Every weekend that summer, the Hunk and I would traverse the state in search of knowledge, thrills, and love.  With a death grip on the huge blue steering wheel and shrieking the lyrics to Sgt. Pepper over the noise of the wind, I would be jumping in anticipation of the next adventure or savoring the one I'd just had.

Most of the knowledge came in the form of cultural enlightenment and involved bombing around Boston with my friend, Dave.  Club 47 in Harvard Square was in its final years but still drew top talent.  At that tiny but fabled venue, I heard Patrick Sky, Tom Rush, Spider John Koerner, Mose Allison, Buddy Guy, and other folk, jazz, and blues legends of the day.  At the Brattle Theater, I saw Humphrey Bogart and Marx Brothers movies on the big screen for the first time.  It's one thing to watch Casablanca on a small TV and another to sing the Marseillaise at the top of your lungs with two hundred other film buffs in proud defiance of Major Strasser.  It was as close to fighting the Nazis as a post-WW II kid could get.

For thrills, I took my first baby steps into intoxication and altered consciousness.  One night when my parents were out, Dave and I raided my father's supply of Colt 45 and learned first-hand the joys of oblivion and the price you pay for it, the freedom from inhibition and the enslavement to the toilet.  I also had my first taste of weed that summer, smoking a few bowls with a certain family member who shall remain nameless to protect the not-so-innocent.  As you might expect, the colors were vivid,  the music transcendent, the food incomparably delicious, and the revelations earth-shattering.  And like all novices, I learned two hours later that the colors were ordinary, the food unexceptional, and the revelations nutty.  Only the music remained profound.

As for love, it may be a stretch to call my night at the Berkshire Theatre Festival romantic.  It was more an exercise in teenage hormonal madness, and she was to blame.  "She" was a stunning blond girl who sat next to me in the first row of the balcony during The Skin of our Teeth with Anne Bancroft.  In the middle of the first act, she started pressing her leg against mine - the girl, not Anne Bancroft.  At first, I thought it was an accident, but when I moved my leg slightly, she moved hers right back.  Since the play was in progress and her parents were sitting on her other side, my options were limited to sweating profusely.  This agonizing flirtation went on for three acts and two curtain calls, and I left the theater bent over, clutching my program judiciously.  During the drive home, a friend explained what happened on stage while I was in the silent and unfulfilled throes of passion.

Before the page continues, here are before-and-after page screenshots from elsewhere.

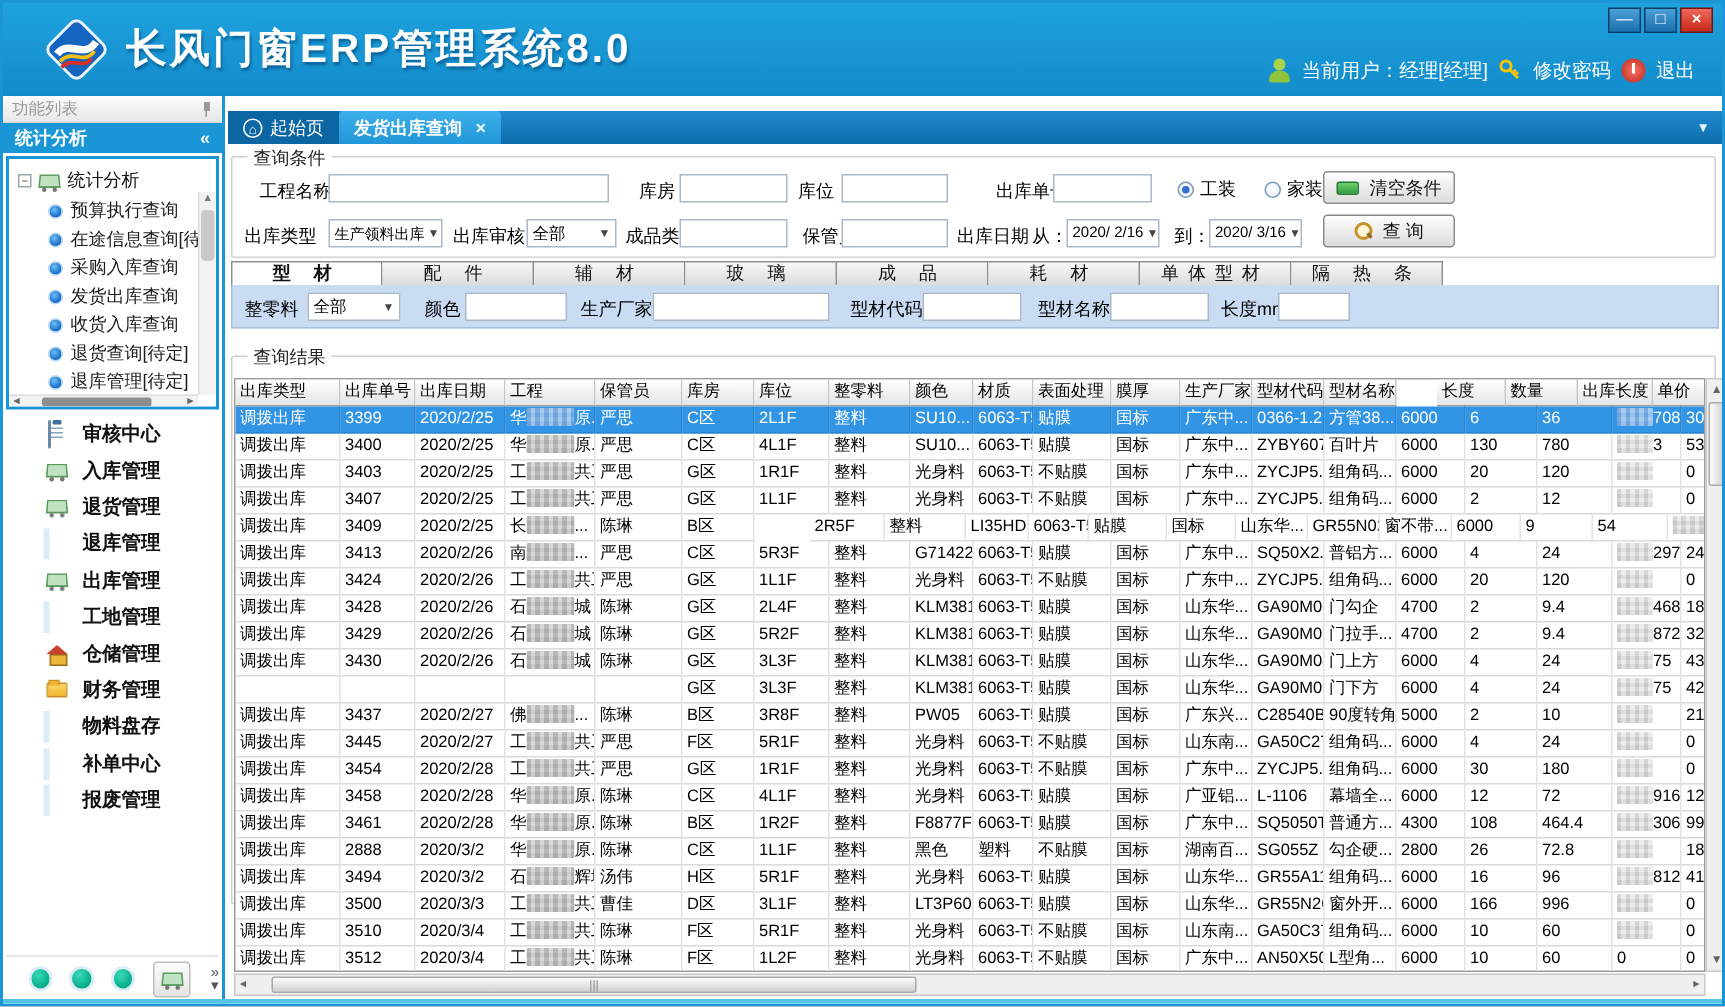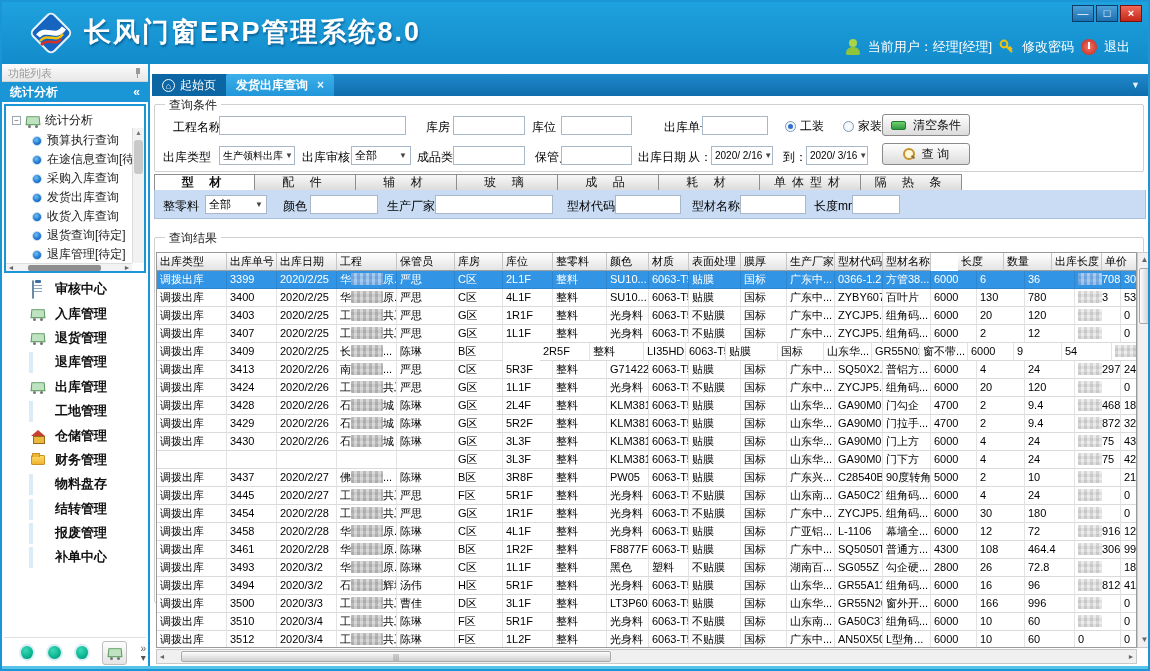--- a/index.html
+++ b/index.html
@@ -246,10 +246,6 @@
         </div>
         <div class="menu-item">
           <span class="micon"><span class="green-dot"></span></span>
-          <span class="lbl">结转管理</span>
-        </div>
-        <div class="menu-item">
-          <span class="micon"><span class="green-dot"></span></span>
           <span class="lbl">报废管理</span>
         </div>
         <div class="menu-item">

The Hunk survived into the following summer, but it had lost its mystique and only provided transportation in the geographical sense.  I had spent the year in Boston and had acquired that strange combination of arrogant sophistication and disdain which typifies the newly-emancipated college student.  I was a seasoned drinker and smoker and had won and lost my first girlfriend.  And jaded fool that I was, I cared less about new experiences than the pleasurable repetition of the ones I knew.  The Hunk was just a car and a rapidly deteriorating one at that.

It's only in the reveries of my later years that it returns as the magic carpet of my youth.